Lonnie Dawson, Bus Driver
Those who know him best wouldn’t be at all surprised to learn that after 35 years at the Puget Sound Naval Shipyard, Lonnie Dawson retired to Nampa and started a new career as a school bus driver.
That’s because they understand that he’s a man on a mission to enrich the lives of children, one kid at a time.
Lonnie is proud of his work at the naval shipyard – where he rose from shipwright to plannerman to project material manager, even earning the Employee of the Year award in 2001. While in the Bremerton area he worked around aircraft carriers, destroyers and nuclear subs, including the USS Nimitz.
He’s also proud of his four years with the U.S. Coast Guard after graduating from Selah (Washington) High School. While in uniform, he served in California; Alaska; Norfolk, Virginia; and Mobile, Alabama, and especially enjoyed doing search and rescue work.
But he’s just as proud to be a role model for kids who may be in need of strong, stable adults in their lives.
“I’m 65, but I feel good and I need to be doing something,” he said. He considered finding a job mowing a golf course but chose instead to respond to the huge need for school bus drivers. “This is a service job.
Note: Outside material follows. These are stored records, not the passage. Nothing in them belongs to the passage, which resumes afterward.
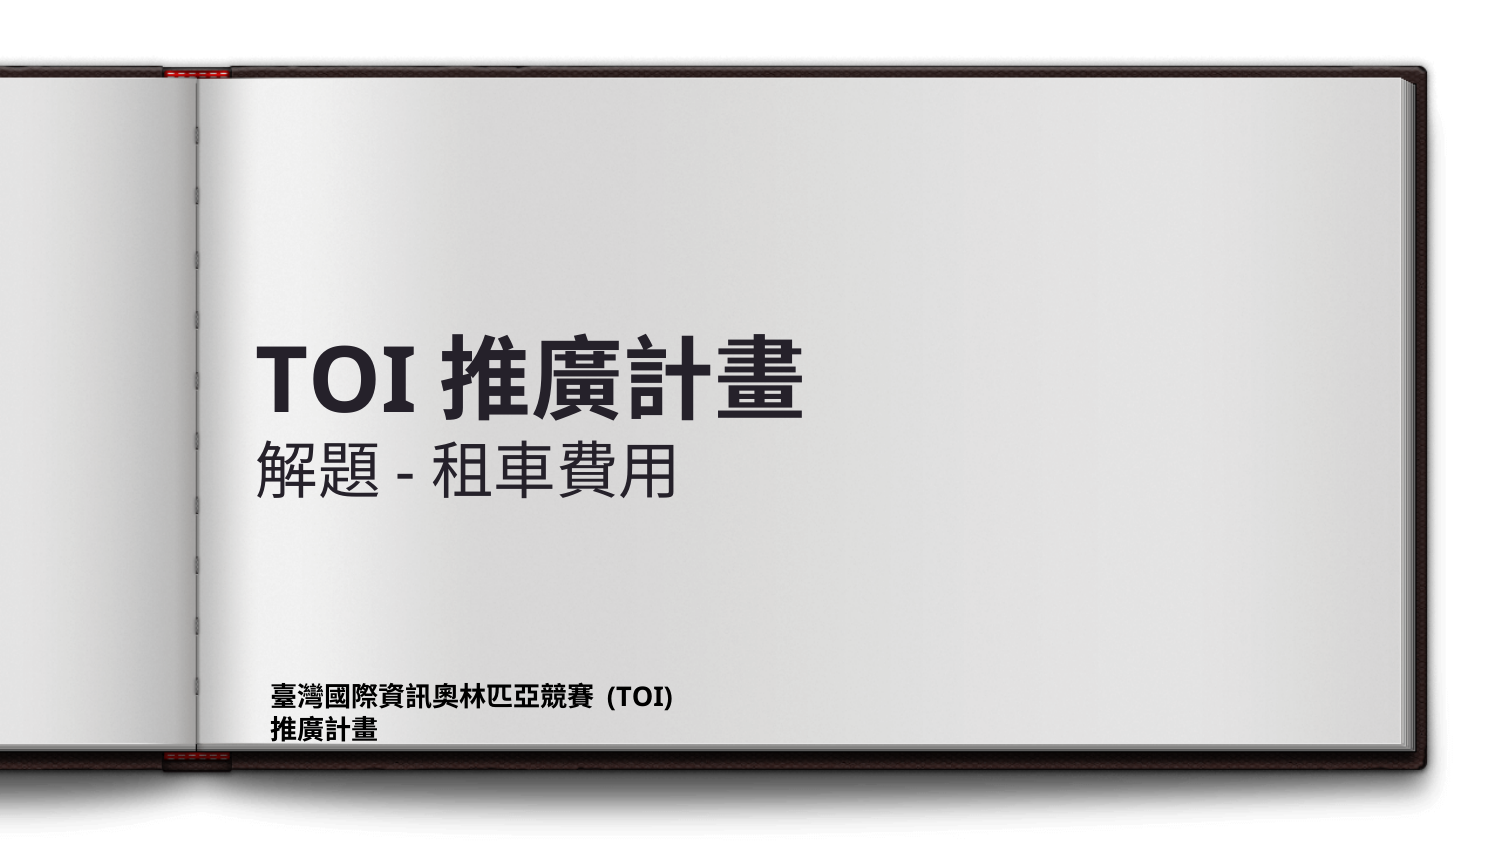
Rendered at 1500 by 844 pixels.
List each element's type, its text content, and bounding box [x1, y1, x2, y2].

text_box TOI推廣計畫 解題-租車費用 [240, 262, 894, 565]
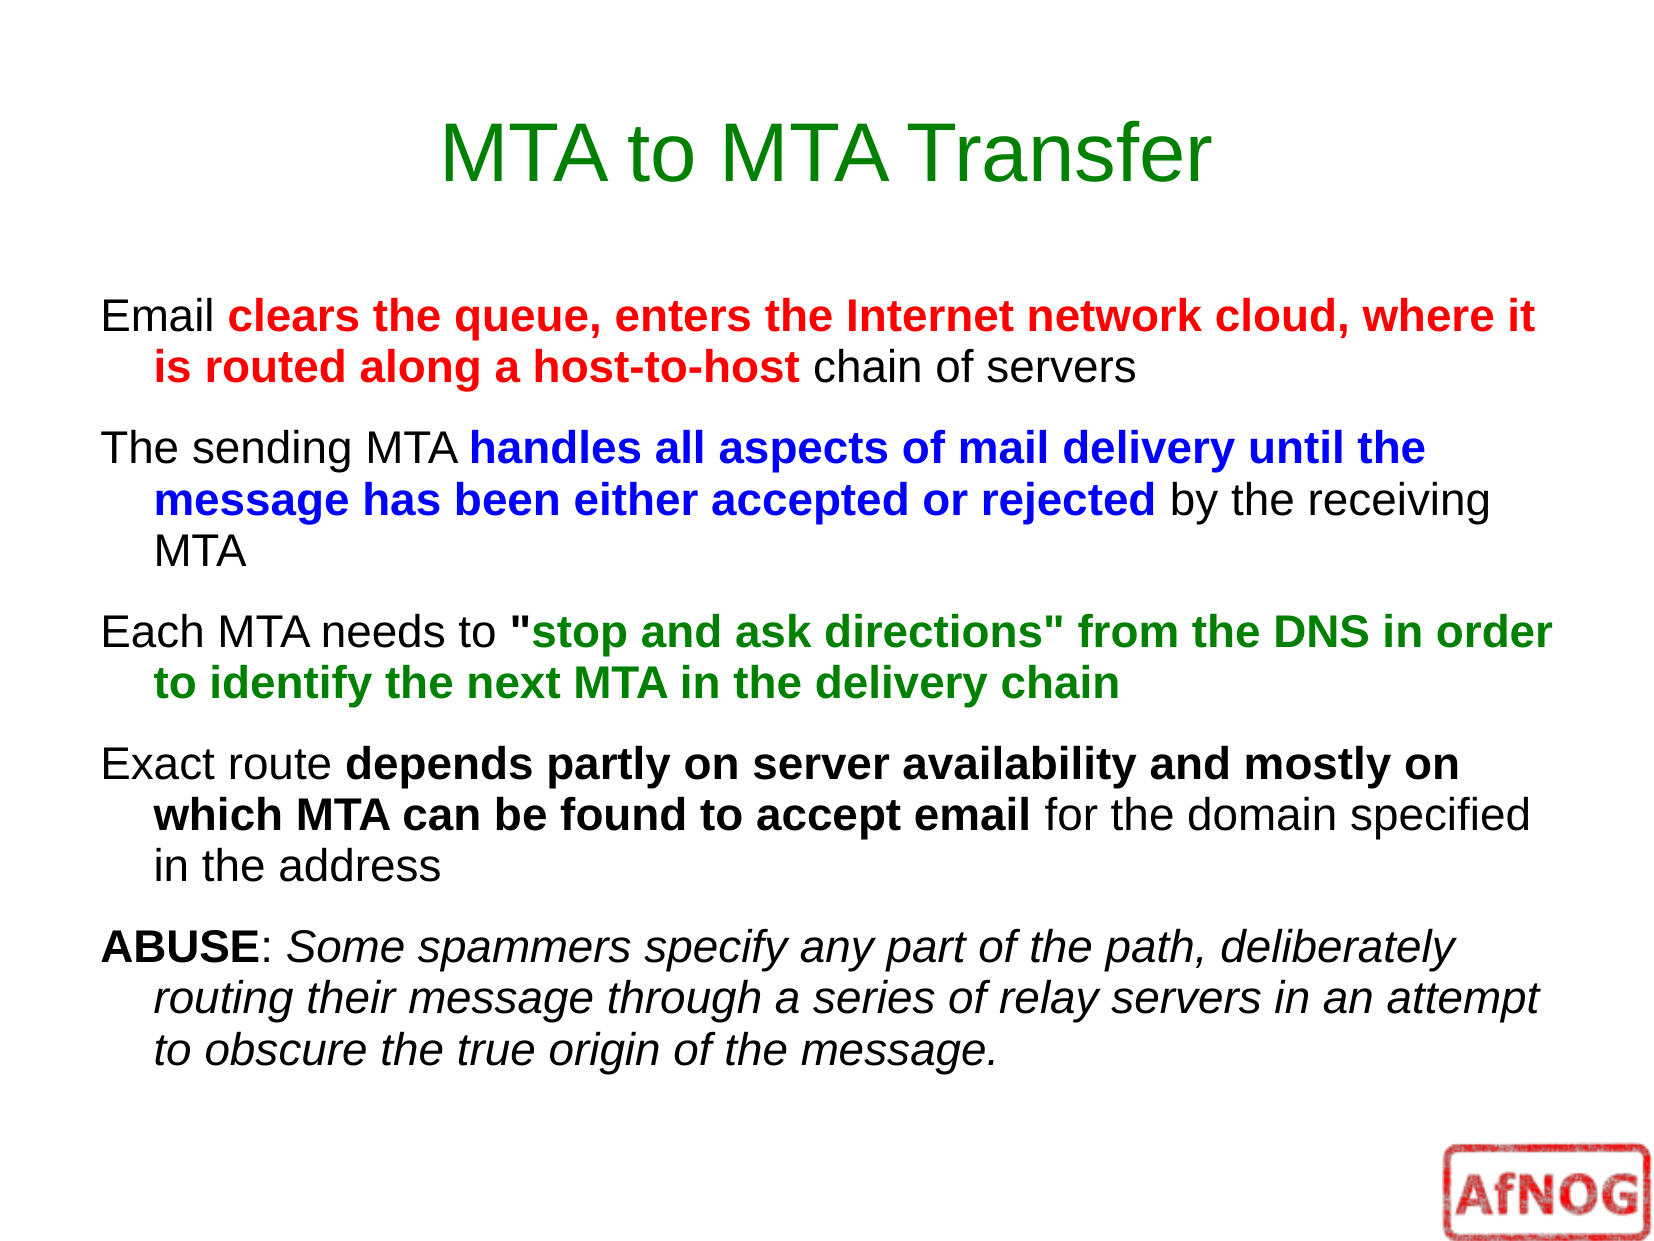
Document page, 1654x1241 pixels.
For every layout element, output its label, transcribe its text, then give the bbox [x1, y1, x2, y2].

list Email clears the queue, enters the Internet network cloud, where it is routed along a host-to-host chain of servers The sending MTA handles all aspects of mail delivery until the message has been either accepted or rejected by the receiving MTA Each MTA needs to "stop and ask directions" from the DNS in order to identify the next MTA in the delivery chain Exact route depends partly on server availability and mostly on which MTA can be found to accept email for the domain specified in the address ABUSE: Some spammers specify any part of the path, deliberately routing their message through a series of relay servers in an attempt to obscure the true origin of the message. [82, 290, 1571, 1094]
title MTA to MTA Transfer [82, 56, 1571, 250]
picture [1441, 1141, 1654, 1241]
These kids need to know that someone will be there for them beyond school.”
Being there for them includes providing things to stimulate their minds (free books, worksheets and trivia questions), making sure they’re connected with needed services (food and clothing), finding ways to help them sit still and manage behaviors (rewards and seating charts), and providing positive encouragement and advice (like “always do the little things” and “take one step at a time”).
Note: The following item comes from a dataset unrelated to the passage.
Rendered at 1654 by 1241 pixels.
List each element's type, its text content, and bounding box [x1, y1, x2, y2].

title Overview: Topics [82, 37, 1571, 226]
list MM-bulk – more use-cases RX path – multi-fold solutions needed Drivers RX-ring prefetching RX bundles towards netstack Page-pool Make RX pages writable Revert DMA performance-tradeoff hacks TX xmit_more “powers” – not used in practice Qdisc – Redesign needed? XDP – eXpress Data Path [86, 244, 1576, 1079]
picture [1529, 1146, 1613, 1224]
“My job is exciting!” he said. “I learn something new every day.”
Lonnie is just as passionate about taking care of his own family, which includes two children of his own and five grandchildren. His son and daughter-in-law live in Kirtland, Washington, with his three granddaughters. Lonnie and his wife of 36 years, Valerie, moved to Nampa to be closer to his daughter, son-in-law and two grandsons.
He loves helping his grandkids with science experiments, sports and growing into better people. He enjoyed helping his own children earn ribbons at science fairs, and even launched a science fair when he was on their middle school’s PTA board.
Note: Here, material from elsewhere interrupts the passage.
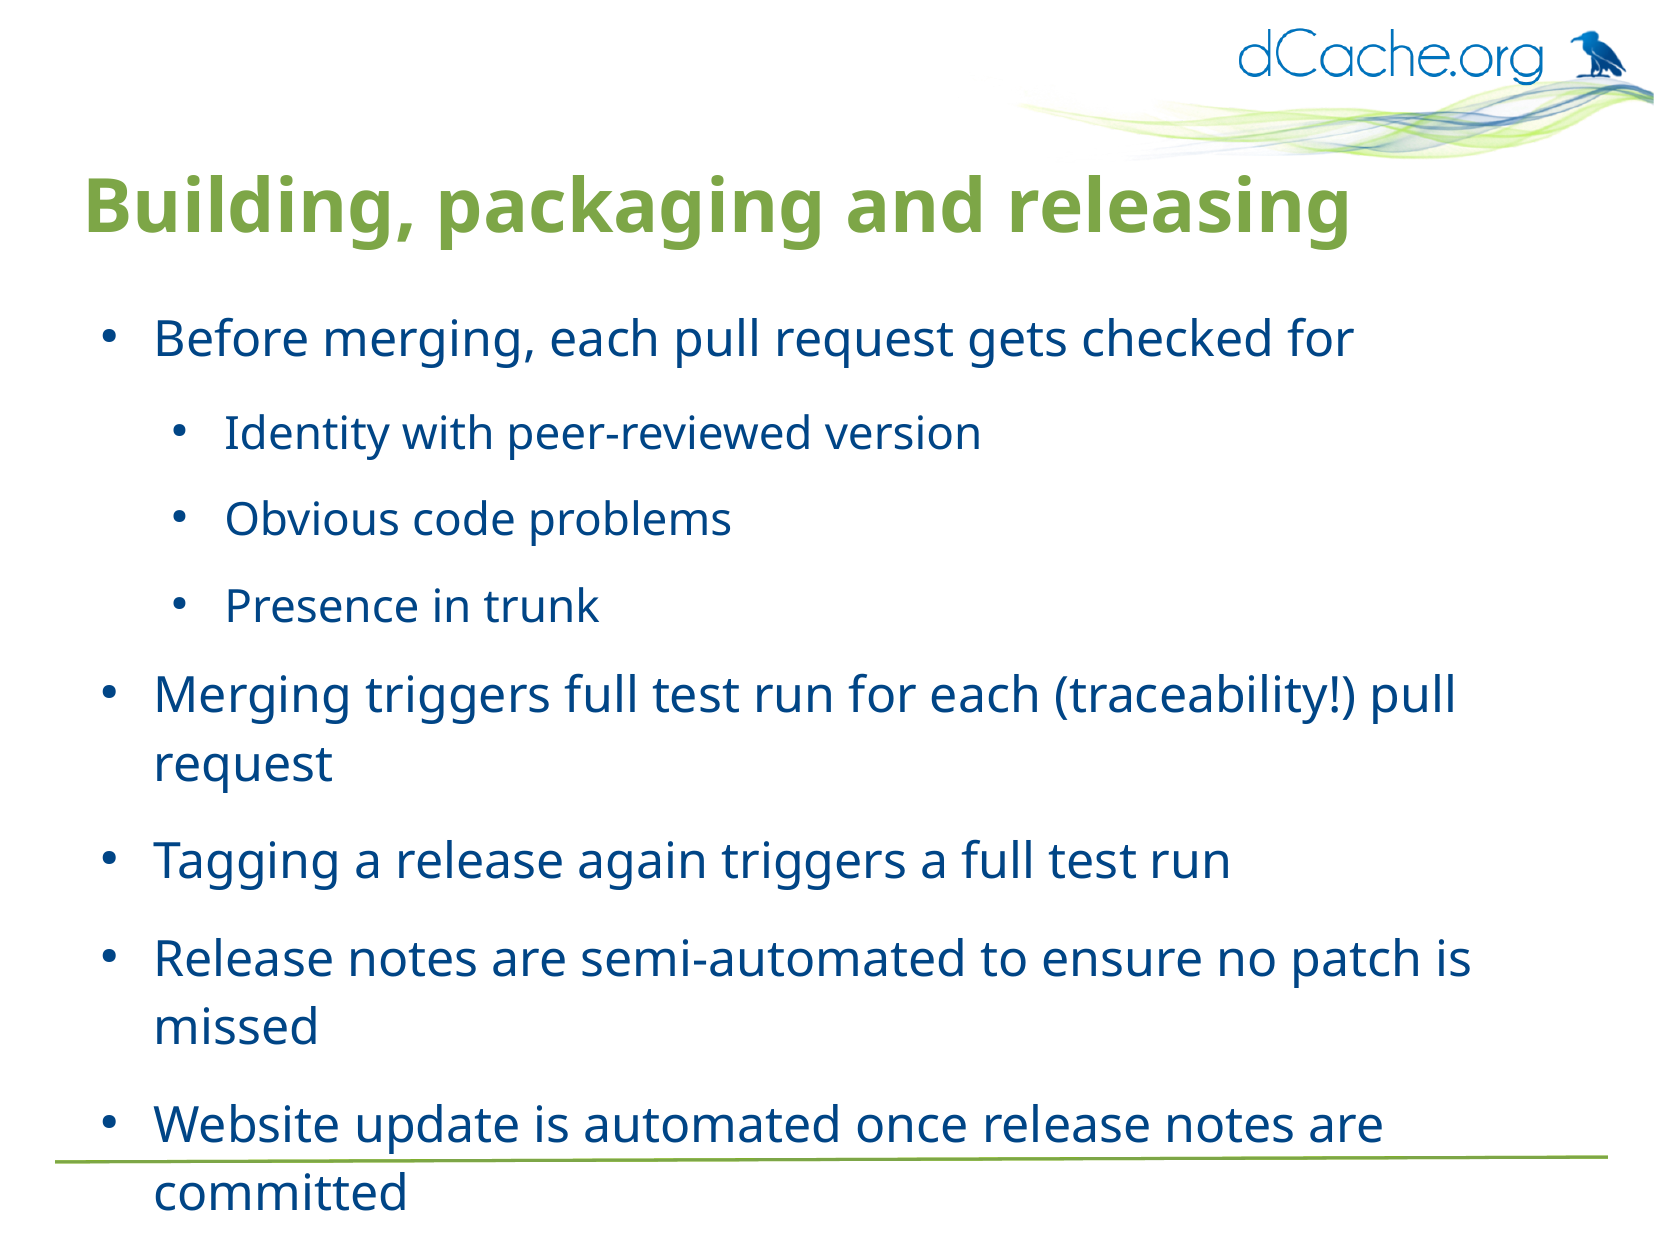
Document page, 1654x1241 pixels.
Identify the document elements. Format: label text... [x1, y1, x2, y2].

picture [956, 16, 1654, 169]
title Building, packaging and releasing [82, 156, 1605, 251]
list Before merging, each pull request gets checked for Identity with peer-reviewed version Obvious code problems Presence in trunk Merging triggers full test run for each (traceability!) pull request Tagging a release again triggers a full test run Release notes are semi-automated to ensure no patch is missed Website update is automated once release notes are committed [82, 302, 1571, 1023]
“The first year, only five students entered,” he said. “The second year, there were ten. Then the whole school got on board.”
That was a great moment for Lonnie, who has always appreciated people who not only get things done but do so in a humble way. Folks like a former shipyard commander who rose to the rank of admiral, but still took time to give Lonnie a big hug when he passed by on the sidewalk. That made him want to learn how to be a mentor to others and make a difference.
After years of giving his time as a school volunteer, coach and science dad, he served as a member of the Bremerton school board, where his favorite activity was handing out diplomas to graduating seniors. He said he was just as thrilled this past year when a brand-new kindergartner thanked him for driving the bus so they could go to school.
“I get to see the full circle, from graduates to kindergartners.”
When not behind the wheel, Lonnie enjoys playing golf and fishing. But don’t expect to see him doing much of that. Not while he has grandchildren (and school children) to raise.